Ultra-hardliner protesters climbing over the gate of the UK Embassy in Tehran in November 2011
Earlier this week, ultra-hardliners linked to the Paydari (Steadfastness) Party and another group with close ties to the former nuclear negotiator Saeed Jalili announced plans to protest after Friday prayers on motorbikes against the government’s decision to unblock WhatsApp and Google Play. However, reports indicated that turnout for the protest was minimal, with only about a dozen participants.

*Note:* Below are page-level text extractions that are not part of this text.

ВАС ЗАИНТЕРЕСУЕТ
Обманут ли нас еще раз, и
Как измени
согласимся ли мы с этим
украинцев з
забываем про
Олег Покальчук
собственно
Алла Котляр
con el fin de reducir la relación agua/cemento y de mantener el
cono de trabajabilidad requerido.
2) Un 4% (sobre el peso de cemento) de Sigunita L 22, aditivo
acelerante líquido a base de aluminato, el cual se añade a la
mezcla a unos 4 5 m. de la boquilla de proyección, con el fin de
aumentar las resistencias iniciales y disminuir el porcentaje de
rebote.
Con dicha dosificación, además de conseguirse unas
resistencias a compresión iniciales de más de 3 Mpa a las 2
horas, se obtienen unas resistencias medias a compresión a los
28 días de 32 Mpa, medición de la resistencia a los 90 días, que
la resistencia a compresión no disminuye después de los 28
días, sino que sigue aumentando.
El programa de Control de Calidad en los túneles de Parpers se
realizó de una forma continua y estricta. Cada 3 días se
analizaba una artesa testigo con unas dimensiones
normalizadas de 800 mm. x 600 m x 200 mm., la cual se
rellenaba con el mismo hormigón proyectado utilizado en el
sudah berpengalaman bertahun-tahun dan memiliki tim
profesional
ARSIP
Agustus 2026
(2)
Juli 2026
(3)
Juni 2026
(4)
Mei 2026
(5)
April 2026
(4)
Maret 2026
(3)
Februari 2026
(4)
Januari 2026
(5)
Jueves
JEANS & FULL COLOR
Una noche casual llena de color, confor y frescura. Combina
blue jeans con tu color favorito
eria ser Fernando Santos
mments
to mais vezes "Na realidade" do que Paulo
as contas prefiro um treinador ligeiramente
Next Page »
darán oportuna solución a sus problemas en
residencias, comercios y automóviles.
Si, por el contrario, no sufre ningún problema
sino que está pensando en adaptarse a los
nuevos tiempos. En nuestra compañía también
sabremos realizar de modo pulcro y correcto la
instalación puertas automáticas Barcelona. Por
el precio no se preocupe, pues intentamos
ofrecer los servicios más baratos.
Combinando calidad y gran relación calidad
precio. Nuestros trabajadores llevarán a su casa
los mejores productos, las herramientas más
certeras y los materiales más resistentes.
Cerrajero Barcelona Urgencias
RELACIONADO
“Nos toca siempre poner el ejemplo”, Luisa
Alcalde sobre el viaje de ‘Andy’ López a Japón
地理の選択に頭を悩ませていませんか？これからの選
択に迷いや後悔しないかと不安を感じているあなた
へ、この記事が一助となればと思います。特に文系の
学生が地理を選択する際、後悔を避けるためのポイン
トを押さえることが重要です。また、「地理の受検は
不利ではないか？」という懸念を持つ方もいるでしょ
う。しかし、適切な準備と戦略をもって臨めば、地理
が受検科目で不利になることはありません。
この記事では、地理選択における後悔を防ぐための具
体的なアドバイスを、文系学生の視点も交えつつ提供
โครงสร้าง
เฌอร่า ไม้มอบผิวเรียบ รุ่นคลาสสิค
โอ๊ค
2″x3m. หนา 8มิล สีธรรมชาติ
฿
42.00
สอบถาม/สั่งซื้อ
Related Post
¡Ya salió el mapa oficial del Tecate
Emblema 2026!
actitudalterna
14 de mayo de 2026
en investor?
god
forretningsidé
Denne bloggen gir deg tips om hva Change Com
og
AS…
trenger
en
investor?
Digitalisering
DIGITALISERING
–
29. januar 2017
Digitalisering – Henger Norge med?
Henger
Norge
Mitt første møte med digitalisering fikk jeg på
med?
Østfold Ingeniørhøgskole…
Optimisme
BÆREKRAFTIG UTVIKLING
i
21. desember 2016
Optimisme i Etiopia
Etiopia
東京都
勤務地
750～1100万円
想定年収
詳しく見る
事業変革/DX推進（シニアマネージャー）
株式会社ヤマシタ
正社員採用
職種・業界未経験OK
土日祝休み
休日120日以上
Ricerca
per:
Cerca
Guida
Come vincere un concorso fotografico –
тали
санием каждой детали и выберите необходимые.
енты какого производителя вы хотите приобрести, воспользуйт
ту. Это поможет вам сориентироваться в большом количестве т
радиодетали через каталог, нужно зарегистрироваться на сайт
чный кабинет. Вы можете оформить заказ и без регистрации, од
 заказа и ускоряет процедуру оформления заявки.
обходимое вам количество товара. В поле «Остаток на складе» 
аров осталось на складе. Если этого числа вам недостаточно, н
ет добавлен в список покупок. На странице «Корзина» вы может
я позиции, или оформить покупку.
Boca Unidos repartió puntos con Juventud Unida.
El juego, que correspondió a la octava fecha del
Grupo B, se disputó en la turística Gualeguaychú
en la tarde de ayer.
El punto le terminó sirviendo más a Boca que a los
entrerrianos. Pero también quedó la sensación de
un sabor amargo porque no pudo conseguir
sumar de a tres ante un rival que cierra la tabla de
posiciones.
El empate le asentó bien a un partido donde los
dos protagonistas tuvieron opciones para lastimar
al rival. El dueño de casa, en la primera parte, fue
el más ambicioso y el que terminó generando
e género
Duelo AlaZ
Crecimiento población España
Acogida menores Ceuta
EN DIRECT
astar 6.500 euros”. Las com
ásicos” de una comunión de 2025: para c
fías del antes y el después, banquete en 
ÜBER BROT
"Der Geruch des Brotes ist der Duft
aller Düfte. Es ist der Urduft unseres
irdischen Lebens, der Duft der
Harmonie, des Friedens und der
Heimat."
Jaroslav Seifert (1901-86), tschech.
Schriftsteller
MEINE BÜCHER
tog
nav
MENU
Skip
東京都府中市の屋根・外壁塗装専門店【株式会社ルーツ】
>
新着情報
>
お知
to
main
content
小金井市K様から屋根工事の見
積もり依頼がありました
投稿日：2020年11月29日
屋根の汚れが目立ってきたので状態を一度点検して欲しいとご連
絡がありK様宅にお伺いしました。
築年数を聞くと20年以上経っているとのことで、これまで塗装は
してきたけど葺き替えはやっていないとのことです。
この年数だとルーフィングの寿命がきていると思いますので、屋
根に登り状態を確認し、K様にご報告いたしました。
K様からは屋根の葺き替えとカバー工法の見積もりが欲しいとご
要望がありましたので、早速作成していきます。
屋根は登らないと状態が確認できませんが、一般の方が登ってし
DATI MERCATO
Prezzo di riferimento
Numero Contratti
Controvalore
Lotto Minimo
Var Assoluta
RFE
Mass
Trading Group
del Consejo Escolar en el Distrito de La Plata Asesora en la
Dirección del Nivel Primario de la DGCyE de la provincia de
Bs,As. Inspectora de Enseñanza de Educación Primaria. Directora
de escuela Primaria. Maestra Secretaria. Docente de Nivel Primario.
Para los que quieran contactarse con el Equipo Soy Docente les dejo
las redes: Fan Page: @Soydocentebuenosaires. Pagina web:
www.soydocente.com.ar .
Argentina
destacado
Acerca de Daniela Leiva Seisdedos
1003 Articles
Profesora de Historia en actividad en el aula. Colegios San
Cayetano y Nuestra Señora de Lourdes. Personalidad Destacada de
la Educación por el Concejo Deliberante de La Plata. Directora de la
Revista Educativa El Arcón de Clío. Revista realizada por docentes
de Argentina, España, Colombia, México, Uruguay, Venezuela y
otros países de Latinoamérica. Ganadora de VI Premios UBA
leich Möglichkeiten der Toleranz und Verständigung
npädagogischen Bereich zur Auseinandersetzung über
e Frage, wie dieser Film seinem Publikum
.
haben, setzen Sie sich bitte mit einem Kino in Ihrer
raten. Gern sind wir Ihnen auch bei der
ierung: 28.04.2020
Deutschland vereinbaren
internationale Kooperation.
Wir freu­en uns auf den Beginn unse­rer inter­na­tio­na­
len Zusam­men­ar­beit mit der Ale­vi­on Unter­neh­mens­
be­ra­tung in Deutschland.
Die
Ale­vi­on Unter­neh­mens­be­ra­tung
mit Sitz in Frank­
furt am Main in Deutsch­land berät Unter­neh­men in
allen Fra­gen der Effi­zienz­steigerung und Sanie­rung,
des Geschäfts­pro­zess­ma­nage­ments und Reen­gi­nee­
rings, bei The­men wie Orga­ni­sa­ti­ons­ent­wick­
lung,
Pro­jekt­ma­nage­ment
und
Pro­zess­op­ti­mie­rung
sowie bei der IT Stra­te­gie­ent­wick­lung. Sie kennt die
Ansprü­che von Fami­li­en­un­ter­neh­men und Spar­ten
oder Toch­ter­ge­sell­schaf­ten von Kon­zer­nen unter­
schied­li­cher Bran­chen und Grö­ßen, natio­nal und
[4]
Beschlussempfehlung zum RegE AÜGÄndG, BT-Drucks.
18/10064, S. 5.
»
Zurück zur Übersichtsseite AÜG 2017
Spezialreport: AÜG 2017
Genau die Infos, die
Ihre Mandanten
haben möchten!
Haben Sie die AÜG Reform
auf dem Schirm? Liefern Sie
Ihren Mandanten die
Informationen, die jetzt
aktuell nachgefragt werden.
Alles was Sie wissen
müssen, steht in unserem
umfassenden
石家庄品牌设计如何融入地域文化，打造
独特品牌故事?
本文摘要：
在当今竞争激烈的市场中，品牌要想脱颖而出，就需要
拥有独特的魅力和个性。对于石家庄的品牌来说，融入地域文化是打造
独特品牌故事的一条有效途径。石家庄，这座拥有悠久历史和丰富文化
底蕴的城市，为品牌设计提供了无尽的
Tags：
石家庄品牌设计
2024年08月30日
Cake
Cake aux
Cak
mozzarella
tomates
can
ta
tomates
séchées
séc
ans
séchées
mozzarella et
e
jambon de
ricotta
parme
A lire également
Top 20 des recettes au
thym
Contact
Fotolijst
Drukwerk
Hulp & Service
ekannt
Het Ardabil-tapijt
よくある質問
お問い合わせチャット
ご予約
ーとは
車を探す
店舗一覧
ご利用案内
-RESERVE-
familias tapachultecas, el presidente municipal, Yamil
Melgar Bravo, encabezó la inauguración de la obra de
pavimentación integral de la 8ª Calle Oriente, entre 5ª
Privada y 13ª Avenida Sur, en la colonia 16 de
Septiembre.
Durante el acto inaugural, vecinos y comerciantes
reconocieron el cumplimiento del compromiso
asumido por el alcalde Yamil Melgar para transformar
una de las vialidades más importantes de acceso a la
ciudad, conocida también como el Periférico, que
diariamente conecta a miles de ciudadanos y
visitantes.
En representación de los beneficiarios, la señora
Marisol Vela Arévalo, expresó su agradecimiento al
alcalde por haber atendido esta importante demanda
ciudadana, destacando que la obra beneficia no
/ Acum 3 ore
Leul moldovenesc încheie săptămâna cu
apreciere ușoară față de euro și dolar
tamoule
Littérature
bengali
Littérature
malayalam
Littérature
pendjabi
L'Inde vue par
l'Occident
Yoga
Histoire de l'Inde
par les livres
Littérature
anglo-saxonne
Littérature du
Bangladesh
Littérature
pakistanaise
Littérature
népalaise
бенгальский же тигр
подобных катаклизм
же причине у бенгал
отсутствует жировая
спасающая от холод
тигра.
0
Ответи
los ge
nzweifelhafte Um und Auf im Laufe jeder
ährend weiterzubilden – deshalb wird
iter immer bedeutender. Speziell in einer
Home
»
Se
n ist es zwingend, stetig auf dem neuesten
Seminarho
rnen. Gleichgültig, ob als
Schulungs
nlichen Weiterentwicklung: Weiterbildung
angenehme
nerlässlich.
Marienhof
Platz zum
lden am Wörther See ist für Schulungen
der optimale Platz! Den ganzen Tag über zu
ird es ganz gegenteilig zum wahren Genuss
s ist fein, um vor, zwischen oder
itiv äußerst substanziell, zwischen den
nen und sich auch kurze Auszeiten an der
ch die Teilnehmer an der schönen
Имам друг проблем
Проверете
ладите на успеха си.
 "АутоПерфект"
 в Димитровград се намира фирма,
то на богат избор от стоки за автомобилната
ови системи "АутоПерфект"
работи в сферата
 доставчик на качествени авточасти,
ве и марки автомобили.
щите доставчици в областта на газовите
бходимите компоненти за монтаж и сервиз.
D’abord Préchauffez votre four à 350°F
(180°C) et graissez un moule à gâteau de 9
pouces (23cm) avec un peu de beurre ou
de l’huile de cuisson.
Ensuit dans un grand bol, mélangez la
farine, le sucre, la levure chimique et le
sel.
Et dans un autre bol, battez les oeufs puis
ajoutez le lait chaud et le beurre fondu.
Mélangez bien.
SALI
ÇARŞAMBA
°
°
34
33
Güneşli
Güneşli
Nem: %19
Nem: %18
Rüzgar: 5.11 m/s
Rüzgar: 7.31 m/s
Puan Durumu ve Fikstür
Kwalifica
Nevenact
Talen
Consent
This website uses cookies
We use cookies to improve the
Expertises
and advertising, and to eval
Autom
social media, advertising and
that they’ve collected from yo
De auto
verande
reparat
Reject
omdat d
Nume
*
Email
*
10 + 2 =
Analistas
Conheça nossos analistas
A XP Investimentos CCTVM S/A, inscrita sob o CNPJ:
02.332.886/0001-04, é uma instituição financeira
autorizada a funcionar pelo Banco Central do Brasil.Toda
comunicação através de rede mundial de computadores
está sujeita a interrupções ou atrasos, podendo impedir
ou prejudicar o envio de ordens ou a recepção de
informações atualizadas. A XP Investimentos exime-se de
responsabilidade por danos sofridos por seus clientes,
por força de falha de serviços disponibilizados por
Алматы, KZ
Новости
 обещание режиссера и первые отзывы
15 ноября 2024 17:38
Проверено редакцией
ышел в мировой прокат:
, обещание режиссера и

“The question is, who has allowed them to have such power to be able to cause disruptions in the city, make baseless allegations against authorities, and to insult and threaten them,” the article asked while contending that Pezeshkian’s government will not be able to deal with ultra-hardliners and stop them from harming the system under the name of the revolution by talks and invitation to unity.
Iran's government is grappling with multiple crises, both domestic and international. Abroad, its military stand-off with Israel and the collapse of Bashar al-Assad's rule in Syria have thrown foreign policy into chaos. Direct attacks from Israel have seriously damaged Iran's defense systems while losing its stronghold in Syria has weakened its influence across the region.
Meanwhile, at home, economic challenges such as high inflation and the unprecedented depreciation of the national currency, serious energy shortages, and widespread popular discontent over issues like hijab enforcement and internet filtering still risk sparking further unrest.